TASK DIRECTIONS>
Once the line containing "measures at all." is found in the records below, return it and each following line exactly, up to and including the line containing "Representatives from the", and nothing else.

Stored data

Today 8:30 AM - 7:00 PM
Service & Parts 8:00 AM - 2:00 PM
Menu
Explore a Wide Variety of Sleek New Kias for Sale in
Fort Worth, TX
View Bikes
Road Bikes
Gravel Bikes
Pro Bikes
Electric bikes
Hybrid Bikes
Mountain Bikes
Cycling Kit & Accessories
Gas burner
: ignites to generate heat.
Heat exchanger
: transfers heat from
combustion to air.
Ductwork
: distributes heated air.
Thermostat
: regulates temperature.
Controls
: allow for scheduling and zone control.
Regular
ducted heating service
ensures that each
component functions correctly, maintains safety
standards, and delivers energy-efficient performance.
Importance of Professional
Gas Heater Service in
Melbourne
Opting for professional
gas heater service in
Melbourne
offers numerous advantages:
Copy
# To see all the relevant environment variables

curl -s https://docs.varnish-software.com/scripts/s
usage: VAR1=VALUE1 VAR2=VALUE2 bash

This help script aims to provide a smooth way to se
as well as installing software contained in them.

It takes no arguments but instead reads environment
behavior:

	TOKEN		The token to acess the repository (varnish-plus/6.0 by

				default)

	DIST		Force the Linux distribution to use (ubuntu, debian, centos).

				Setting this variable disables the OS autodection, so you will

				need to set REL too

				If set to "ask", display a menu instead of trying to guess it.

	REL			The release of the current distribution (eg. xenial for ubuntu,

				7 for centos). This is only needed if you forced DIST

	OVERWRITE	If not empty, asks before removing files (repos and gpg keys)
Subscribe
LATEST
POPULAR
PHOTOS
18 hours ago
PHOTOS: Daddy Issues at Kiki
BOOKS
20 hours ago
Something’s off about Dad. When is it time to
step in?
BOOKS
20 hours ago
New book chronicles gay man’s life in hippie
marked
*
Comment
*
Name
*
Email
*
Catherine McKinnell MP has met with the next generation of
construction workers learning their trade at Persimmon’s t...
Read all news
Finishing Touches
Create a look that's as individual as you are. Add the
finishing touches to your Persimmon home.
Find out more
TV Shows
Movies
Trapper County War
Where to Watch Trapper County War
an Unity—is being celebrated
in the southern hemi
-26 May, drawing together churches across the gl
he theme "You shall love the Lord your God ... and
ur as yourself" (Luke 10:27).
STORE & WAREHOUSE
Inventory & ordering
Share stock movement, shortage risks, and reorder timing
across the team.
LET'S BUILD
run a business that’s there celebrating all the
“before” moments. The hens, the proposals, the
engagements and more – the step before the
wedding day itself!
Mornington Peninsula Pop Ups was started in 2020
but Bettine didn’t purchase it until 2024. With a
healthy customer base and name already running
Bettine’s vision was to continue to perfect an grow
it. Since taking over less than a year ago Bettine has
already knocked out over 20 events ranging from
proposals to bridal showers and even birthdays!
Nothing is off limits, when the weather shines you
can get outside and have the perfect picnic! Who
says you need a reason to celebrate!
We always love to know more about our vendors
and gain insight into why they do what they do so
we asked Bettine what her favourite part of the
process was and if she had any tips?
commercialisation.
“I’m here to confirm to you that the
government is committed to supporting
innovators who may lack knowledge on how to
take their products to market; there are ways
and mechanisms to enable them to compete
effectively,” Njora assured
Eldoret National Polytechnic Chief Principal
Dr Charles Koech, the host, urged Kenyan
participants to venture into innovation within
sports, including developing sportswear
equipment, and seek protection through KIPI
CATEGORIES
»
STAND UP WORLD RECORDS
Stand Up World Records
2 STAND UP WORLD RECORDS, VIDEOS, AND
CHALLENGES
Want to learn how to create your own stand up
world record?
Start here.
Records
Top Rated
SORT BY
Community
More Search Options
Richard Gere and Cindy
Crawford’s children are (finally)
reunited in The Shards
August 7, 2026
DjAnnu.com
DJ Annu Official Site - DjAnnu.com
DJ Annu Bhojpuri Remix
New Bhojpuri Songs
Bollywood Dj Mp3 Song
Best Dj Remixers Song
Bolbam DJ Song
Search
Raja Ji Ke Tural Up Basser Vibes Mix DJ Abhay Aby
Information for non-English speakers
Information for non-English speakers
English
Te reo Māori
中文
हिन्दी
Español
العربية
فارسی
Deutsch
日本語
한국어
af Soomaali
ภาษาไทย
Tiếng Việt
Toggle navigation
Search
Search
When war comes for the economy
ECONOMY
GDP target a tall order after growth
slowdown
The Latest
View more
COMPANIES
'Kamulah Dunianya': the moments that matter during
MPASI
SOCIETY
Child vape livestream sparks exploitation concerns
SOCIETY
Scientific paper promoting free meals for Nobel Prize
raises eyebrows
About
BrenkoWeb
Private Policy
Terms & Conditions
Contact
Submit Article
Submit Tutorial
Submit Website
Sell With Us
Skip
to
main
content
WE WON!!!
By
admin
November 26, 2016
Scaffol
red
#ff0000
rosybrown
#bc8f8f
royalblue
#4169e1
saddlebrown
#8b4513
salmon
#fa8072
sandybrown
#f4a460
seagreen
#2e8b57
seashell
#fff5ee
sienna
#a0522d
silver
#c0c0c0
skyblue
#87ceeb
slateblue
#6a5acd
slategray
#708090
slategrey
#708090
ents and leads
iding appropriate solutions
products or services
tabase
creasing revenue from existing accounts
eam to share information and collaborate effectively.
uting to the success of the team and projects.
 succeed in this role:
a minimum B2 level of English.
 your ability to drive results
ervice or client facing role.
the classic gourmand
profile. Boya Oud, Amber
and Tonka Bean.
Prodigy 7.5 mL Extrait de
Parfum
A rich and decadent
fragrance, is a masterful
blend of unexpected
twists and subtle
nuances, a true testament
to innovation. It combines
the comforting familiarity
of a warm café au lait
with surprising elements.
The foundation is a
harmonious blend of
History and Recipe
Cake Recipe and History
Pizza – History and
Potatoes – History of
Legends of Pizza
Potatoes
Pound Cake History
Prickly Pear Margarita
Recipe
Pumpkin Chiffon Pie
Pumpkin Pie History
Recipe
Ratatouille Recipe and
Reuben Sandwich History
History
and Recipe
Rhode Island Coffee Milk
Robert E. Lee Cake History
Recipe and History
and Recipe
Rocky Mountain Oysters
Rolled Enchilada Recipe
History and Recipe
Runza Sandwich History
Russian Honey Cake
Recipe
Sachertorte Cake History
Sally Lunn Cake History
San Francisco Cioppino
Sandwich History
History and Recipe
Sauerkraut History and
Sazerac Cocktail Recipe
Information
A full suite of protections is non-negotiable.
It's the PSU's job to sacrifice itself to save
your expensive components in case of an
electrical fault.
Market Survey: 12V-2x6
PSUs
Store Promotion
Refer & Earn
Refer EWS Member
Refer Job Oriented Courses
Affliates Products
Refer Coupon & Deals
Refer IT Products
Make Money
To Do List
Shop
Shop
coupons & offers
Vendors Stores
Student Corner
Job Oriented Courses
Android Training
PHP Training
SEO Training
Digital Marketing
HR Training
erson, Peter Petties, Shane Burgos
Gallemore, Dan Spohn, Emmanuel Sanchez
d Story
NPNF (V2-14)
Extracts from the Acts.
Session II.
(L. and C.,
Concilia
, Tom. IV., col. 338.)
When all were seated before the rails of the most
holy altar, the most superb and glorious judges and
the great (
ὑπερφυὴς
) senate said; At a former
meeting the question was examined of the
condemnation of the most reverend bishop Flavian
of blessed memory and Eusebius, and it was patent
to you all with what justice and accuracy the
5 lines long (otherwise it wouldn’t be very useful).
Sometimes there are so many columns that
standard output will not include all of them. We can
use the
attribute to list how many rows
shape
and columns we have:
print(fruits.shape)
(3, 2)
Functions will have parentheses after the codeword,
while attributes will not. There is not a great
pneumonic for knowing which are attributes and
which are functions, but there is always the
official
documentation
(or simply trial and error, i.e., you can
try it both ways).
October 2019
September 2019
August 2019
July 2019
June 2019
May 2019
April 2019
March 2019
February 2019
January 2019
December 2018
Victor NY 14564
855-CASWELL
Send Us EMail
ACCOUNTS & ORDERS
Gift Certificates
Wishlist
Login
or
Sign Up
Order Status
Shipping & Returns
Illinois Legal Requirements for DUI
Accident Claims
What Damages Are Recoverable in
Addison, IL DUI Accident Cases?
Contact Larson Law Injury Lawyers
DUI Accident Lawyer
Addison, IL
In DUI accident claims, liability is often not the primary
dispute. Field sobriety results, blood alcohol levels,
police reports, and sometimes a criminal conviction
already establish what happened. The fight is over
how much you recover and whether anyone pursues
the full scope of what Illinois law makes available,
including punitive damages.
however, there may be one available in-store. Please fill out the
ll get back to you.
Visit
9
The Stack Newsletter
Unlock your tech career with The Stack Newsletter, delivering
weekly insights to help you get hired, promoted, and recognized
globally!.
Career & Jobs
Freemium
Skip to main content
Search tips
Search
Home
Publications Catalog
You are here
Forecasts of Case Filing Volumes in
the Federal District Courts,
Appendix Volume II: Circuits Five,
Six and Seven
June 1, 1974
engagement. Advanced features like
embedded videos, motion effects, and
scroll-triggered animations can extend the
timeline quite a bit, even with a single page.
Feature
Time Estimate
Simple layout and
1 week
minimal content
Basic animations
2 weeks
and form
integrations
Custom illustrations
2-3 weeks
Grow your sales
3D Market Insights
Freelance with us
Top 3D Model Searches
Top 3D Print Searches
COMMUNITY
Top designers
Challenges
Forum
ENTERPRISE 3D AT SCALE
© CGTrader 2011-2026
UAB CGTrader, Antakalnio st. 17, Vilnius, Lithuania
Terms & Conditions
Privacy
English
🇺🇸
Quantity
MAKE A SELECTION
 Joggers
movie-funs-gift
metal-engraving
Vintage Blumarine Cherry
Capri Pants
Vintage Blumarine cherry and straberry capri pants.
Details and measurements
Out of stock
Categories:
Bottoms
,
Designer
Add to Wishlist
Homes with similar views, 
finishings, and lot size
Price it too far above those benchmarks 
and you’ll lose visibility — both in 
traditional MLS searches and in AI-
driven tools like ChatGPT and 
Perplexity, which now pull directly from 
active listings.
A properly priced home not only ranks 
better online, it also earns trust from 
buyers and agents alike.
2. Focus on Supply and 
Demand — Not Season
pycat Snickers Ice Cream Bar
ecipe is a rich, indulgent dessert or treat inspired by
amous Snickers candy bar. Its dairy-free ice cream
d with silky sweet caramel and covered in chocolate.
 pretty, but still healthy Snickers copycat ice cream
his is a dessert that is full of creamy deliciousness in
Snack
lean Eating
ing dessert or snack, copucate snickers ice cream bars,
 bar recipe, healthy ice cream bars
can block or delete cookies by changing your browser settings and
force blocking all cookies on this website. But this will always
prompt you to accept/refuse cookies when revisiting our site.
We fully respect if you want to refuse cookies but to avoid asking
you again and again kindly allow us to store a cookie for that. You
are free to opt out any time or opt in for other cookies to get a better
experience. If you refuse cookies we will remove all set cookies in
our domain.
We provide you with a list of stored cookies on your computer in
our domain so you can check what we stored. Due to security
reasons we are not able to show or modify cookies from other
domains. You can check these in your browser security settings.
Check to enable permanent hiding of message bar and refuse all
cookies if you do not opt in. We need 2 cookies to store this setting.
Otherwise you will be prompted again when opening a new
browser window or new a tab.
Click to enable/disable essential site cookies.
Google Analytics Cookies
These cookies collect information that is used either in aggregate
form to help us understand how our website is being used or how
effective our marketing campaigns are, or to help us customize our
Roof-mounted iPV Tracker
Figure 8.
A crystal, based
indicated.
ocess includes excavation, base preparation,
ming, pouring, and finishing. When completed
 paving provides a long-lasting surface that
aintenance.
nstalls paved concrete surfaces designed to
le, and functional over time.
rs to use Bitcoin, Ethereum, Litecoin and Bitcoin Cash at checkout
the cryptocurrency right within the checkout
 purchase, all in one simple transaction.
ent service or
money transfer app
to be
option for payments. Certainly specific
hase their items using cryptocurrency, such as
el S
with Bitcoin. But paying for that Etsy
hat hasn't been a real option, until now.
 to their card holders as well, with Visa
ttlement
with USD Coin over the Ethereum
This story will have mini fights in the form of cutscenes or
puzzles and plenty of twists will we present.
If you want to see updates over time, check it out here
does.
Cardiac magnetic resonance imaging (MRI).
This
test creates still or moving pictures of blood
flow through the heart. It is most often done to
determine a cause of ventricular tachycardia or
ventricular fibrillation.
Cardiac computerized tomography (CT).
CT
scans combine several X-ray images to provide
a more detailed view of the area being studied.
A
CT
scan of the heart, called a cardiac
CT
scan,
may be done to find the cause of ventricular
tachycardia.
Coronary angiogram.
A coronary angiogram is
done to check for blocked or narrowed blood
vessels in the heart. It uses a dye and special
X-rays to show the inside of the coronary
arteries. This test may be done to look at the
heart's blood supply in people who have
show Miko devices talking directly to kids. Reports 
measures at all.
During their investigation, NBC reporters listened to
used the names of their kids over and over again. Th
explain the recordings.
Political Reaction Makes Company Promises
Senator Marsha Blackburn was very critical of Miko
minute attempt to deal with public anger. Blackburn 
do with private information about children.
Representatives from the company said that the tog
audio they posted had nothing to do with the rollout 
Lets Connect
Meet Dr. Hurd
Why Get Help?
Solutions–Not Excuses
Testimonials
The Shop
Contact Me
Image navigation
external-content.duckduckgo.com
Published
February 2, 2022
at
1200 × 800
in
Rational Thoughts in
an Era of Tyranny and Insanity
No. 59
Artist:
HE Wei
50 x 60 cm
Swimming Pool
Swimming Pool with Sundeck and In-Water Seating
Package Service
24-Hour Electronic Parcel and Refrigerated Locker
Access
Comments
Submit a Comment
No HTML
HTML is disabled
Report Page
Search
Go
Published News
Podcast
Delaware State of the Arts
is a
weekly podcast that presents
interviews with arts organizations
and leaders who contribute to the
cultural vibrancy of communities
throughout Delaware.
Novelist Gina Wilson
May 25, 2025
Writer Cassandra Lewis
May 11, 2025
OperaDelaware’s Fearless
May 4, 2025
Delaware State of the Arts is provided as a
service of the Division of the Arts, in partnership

EXPECTED ANSWER>
measures at all.
During their investigation, NBC reporters listened to
used the names of their kids over and over again. Th
explain the recordings.
Political Reaction Makes Company Promises
Senator Marsha Blackburn was very critical of Miko
minute attempt to deal with public anger. Blackburn 
do with private information about children.
Representatives from the company said that the tog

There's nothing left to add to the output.